Misconception: The number 144,000 mentioned in Revelation is symbolic, not literal.
Fact: Although Revelation contains symbolic numbers, some of the numbers it uses are literal. For example, it speaks of “the 12 names of the 12 apostles of the Lamb.” (Revelation 21:14) Consider the evidence for concluding that the number 144,000 should likewise be taken literally.
Revelation 7:4 records “the number of those who were sealed [or, confirmed for life in heaven], 144,000.” In the immediate context of this verse, a second group is contrasted: “a great crowd, which no man was able to number.” Those of the “great crowd” also receive salvation from God. (Revelation 7:9, 10) If the number 144,000 were symbolic, referring instead to a group without number, then the contrast between the two groups would be lost. a
In addition, the 144,000 are described as being “bought from among mankind as firstfruits.” (Revelation 14:4) The expression “firstfruits” refers to a small representative selection.
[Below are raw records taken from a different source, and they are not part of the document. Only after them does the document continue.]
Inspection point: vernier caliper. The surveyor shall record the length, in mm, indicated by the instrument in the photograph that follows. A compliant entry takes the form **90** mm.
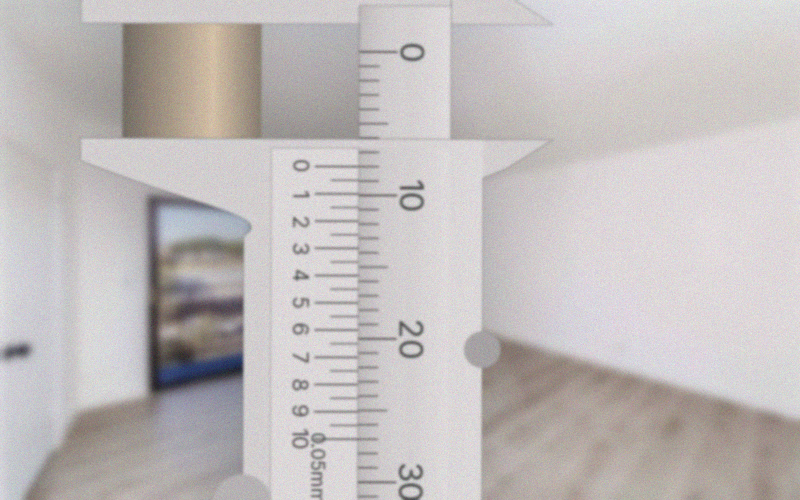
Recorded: **8.0** mm
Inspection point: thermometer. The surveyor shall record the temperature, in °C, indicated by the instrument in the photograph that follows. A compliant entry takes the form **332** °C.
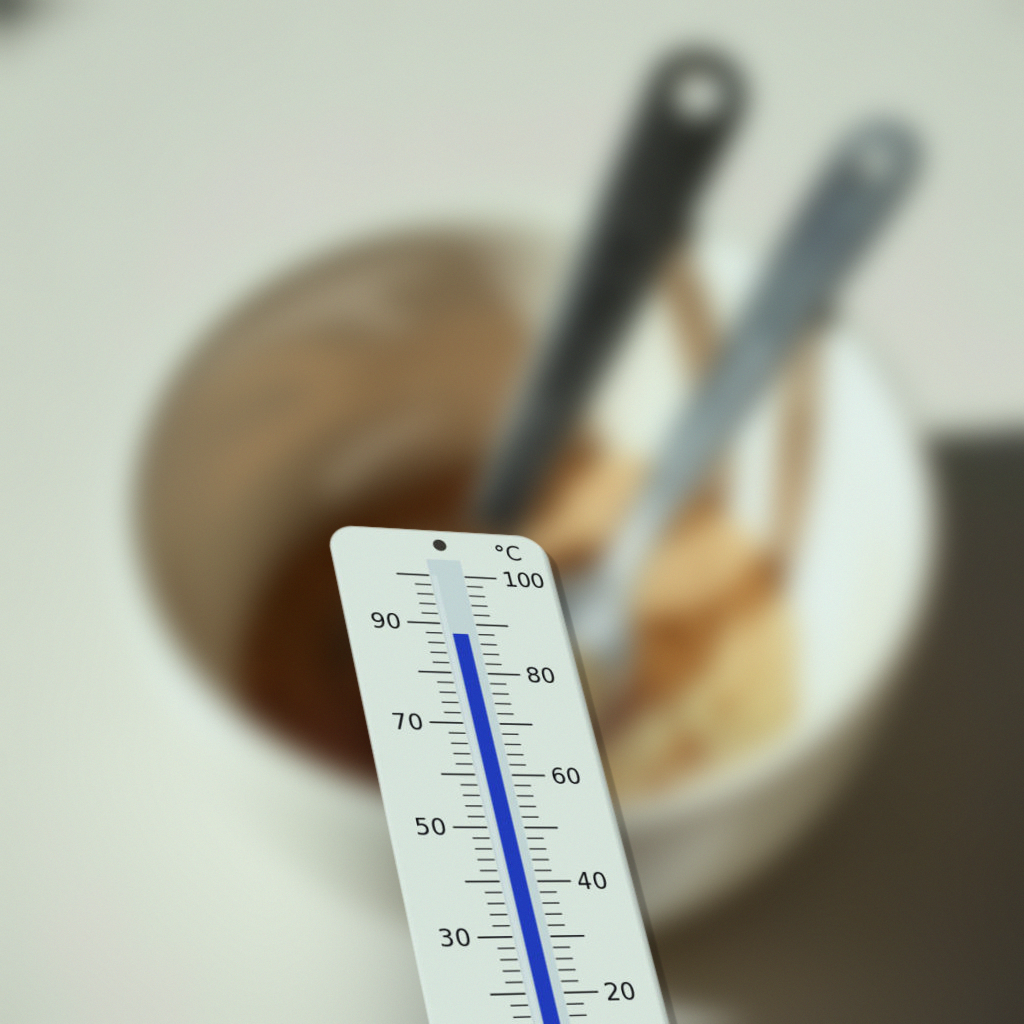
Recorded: **88** °C
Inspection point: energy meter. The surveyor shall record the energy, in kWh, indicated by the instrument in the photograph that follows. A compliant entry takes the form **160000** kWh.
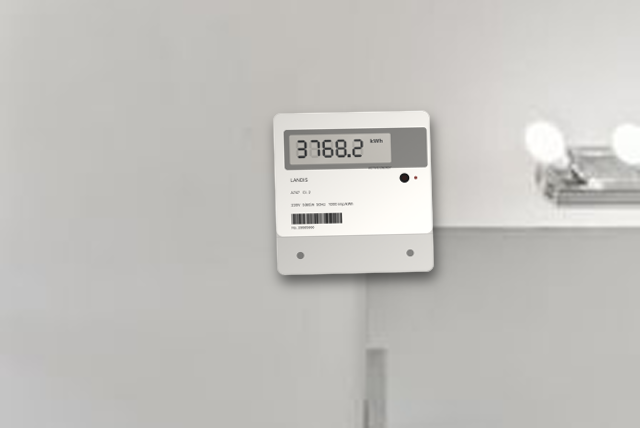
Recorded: **3768.2** kWh
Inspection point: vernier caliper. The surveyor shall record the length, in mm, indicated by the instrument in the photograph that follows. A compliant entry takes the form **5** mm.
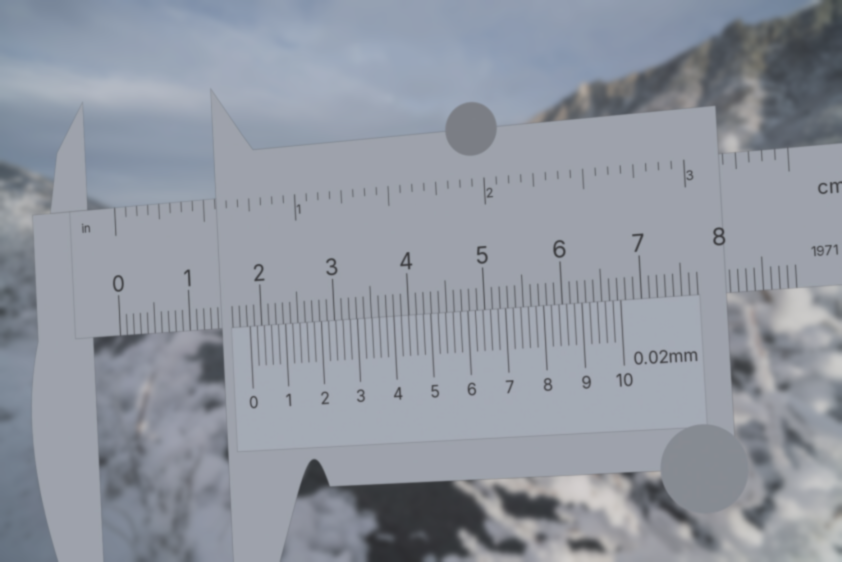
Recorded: **18.4** mm
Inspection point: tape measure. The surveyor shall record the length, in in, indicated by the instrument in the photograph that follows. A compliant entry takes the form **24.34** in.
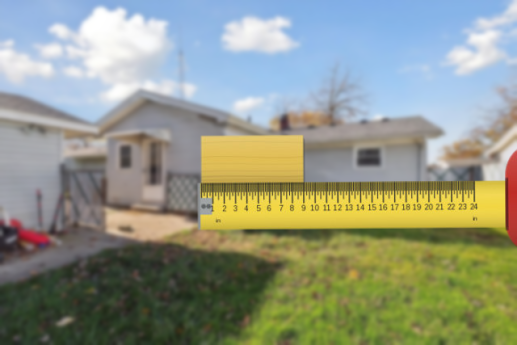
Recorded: **9** in
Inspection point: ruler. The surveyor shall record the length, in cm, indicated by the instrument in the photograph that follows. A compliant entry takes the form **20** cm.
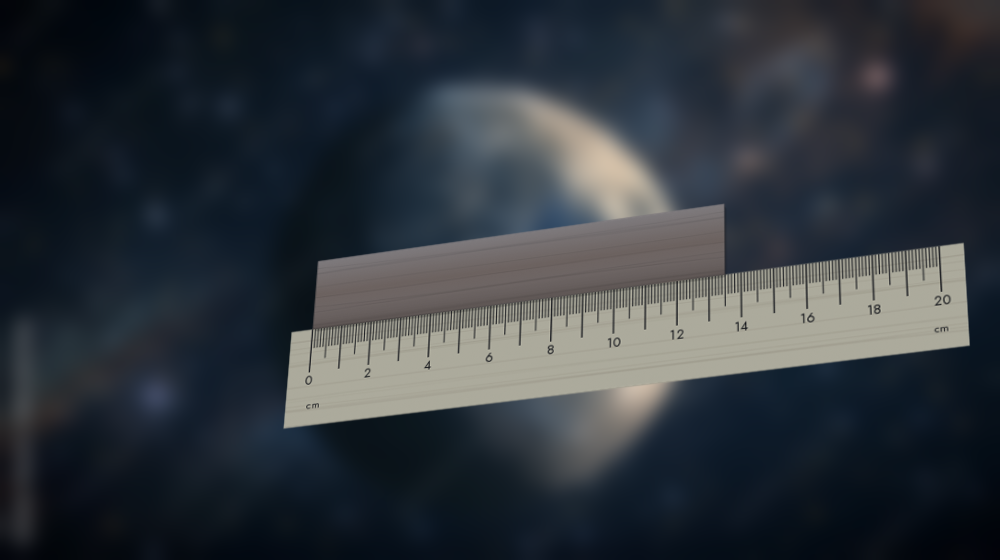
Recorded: **13.5** cm
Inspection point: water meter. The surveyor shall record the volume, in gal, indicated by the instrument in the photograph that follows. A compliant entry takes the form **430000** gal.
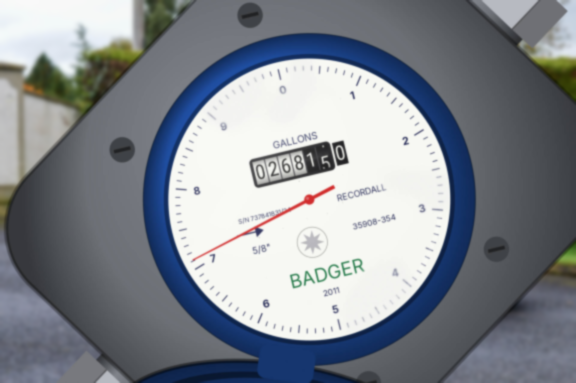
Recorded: **268147.1** gal
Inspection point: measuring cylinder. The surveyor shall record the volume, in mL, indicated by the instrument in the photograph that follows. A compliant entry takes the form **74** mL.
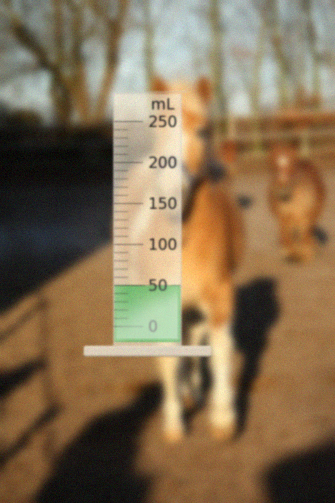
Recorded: **50** mL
It aptly describes those who will rule in heaven with Christ over an undetermined number of subjects on earth.—Revelation 5:10.
a Similarly, Professor Robert L. Thomas wrote regarding the figure 144,000 mentioned at Revelation 7:4: “It is a definite number in contrast with the indefinite number of 7:9. If it is taken symbolically, no number in the book can be taken literally.”—Revelation 1-7: An Exegetical Commentary, page 474.